== Task ==
Where does "important" occur in the listing? Copy every line that holds it.

== Data ==
*** Block opens ***

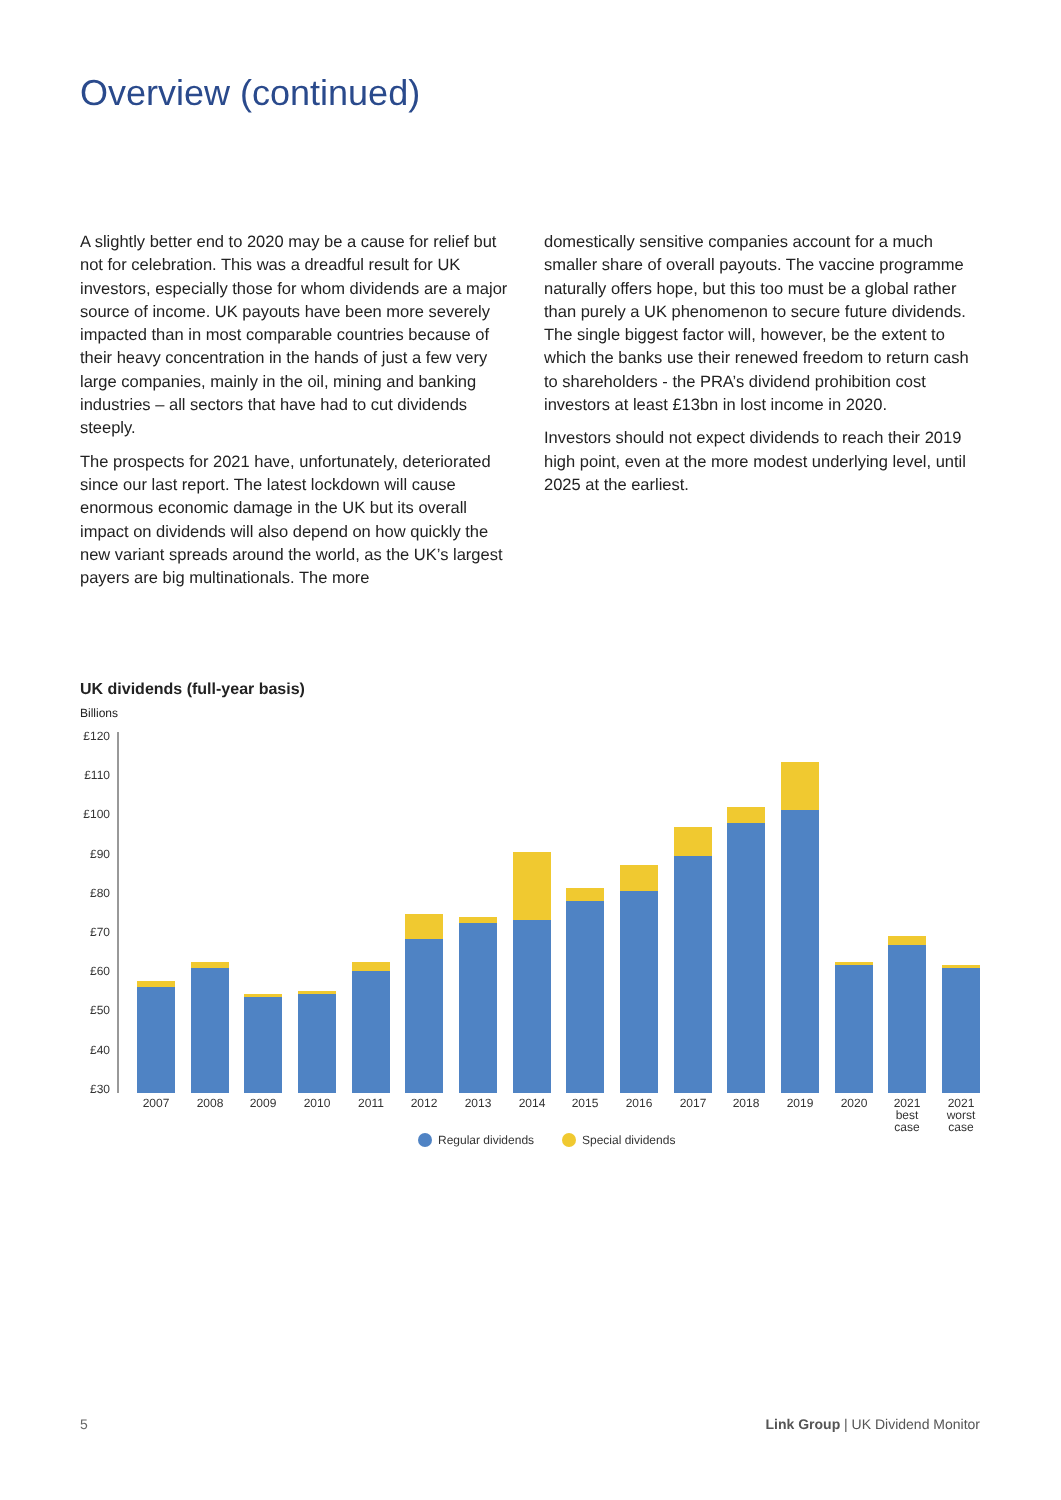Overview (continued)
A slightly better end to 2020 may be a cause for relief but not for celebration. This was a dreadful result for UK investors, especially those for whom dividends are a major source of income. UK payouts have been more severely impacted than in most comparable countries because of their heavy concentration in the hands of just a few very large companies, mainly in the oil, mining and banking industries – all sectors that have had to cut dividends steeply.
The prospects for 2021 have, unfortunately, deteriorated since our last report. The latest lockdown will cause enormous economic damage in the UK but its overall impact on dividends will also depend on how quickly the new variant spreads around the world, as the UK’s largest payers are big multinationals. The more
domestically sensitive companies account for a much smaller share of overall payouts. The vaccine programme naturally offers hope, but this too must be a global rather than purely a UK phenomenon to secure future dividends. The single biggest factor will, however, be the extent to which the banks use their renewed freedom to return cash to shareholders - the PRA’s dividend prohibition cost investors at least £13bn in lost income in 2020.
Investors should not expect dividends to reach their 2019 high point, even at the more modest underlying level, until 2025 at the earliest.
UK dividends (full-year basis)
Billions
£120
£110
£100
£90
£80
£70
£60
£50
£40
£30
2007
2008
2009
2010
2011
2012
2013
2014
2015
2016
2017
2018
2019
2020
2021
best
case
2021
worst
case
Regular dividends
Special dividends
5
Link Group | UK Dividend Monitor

*** Block closes ***
*** Block opens ***

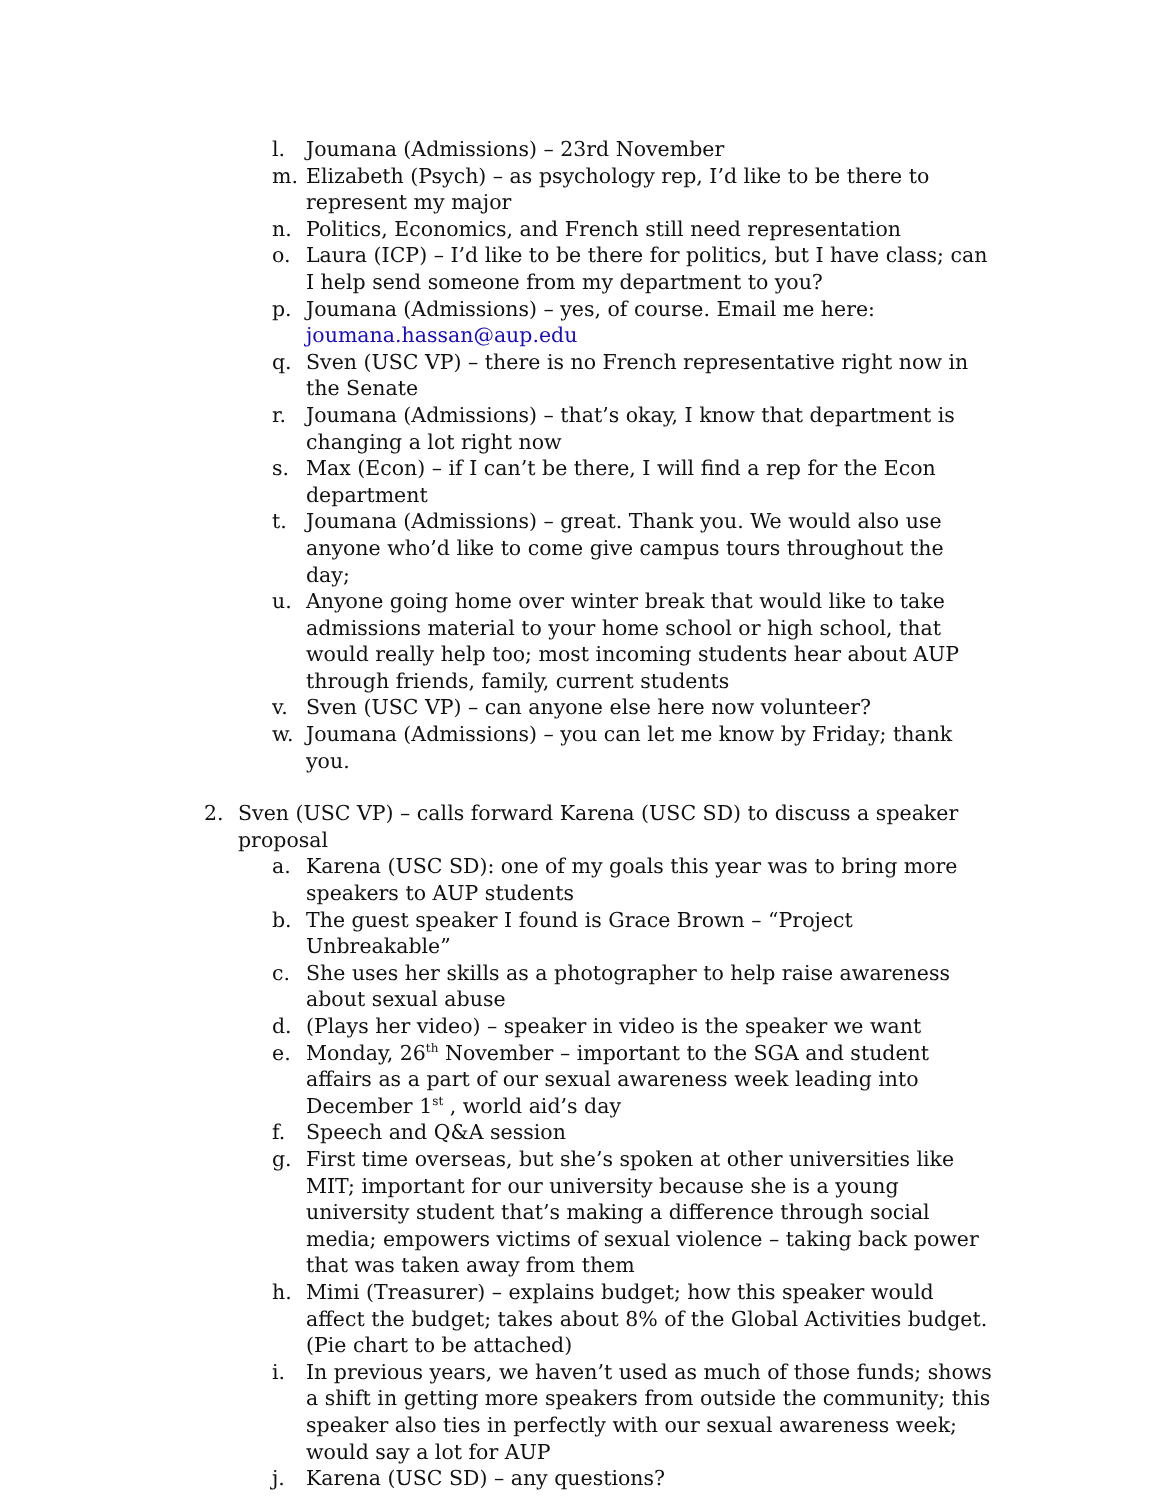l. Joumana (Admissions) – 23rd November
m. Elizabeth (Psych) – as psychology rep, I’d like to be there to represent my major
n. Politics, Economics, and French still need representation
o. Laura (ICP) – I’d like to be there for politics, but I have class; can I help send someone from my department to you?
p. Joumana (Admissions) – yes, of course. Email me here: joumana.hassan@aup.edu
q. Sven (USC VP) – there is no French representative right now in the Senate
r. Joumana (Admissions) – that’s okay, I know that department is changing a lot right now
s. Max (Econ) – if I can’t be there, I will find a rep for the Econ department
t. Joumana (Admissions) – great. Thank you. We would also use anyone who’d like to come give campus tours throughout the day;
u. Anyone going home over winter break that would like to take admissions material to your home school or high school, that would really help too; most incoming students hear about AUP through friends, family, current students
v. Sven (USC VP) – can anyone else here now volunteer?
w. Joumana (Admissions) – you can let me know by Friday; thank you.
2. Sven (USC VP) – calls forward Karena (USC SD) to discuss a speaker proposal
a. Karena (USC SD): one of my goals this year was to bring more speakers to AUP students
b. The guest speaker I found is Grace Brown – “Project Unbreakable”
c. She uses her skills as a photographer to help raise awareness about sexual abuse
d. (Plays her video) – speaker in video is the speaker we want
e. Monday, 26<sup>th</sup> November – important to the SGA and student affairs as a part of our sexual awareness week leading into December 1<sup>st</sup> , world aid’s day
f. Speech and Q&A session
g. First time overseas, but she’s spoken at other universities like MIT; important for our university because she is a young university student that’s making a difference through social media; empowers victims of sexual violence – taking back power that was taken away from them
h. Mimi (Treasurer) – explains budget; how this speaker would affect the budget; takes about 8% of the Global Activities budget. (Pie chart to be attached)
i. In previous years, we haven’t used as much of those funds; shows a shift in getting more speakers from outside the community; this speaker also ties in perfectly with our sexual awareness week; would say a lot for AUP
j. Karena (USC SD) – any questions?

*** Block closes ***

== The completed task ==
e. Monday, 26<sup>th</sup> November – important to the SGA and student affairs as a part of our sexual awareness week leading into December 1<sup>st</sup> , world aid’s day
g. First time overseas, but she’s spoken at other universities like MIT; important for our university because she is a young university student that’s making a difference through social media; empowers victims of sexual violence – taking back power that was taken away from them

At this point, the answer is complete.